Saved entries:

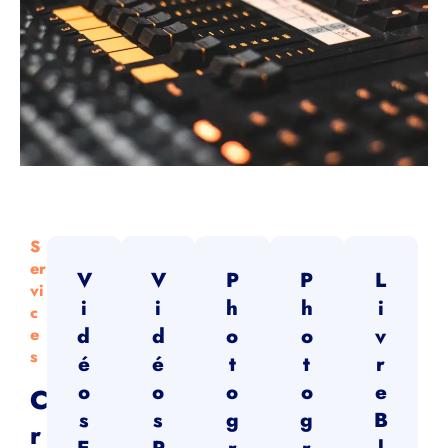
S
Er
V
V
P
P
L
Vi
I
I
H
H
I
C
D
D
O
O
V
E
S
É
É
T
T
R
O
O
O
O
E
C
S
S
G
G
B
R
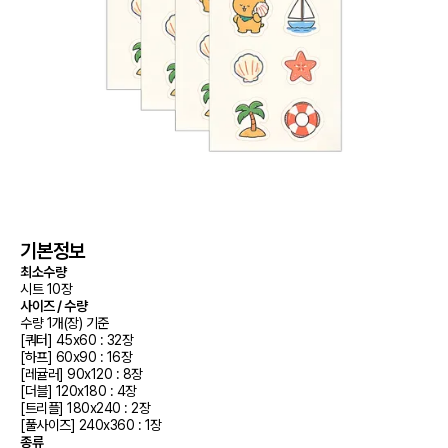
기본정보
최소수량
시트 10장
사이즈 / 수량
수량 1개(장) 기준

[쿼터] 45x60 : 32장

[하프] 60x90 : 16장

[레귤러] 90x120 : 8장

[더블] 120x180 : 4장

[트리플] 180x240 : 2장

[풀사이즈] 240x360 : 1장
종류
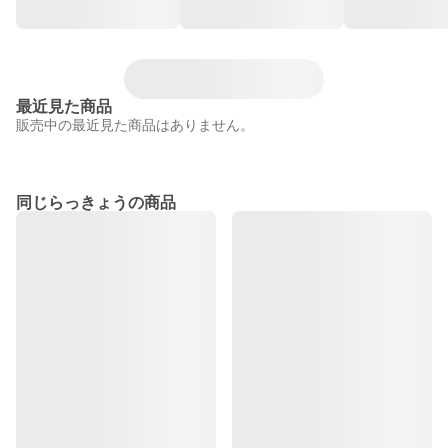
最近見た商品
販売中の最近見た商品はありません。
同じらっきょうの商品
* * *
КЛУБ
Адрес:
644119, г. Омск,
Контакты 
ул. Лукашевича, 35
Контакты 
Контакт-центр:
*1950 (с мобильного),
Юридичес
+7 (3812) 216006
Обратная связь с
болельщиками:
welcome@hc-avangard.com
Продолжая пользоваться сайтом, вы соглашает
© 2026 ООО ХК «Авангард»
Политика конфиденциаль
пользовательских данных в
...
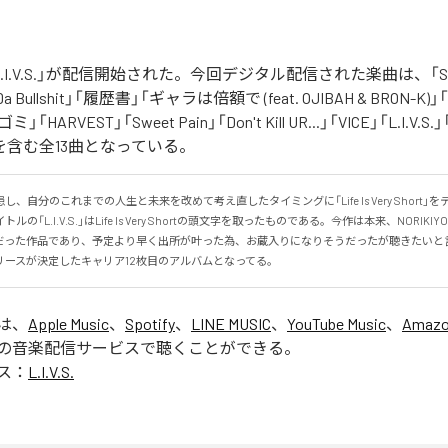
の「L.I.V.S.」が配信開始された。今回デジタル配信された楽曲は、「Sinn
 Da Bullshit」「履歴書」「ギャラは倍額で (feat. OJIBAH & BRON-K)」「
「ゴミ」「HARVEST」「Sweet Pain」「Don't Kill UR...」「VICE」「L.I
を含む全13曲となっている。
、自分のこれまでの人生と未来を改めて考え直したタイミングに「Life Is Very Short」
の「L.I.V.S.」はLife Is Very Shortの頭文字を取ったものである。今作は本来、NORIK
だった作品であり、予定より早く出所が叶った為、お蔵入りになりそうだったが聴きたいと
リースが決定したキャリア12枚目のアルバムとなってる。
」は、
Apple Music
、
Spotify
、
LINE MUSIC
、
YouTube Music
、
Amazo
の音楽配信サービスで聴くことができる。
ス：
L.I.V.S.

### What needs to be done
Find how many lines contain "Very" in the data. Write that number and nothing else.

### Output for this task
2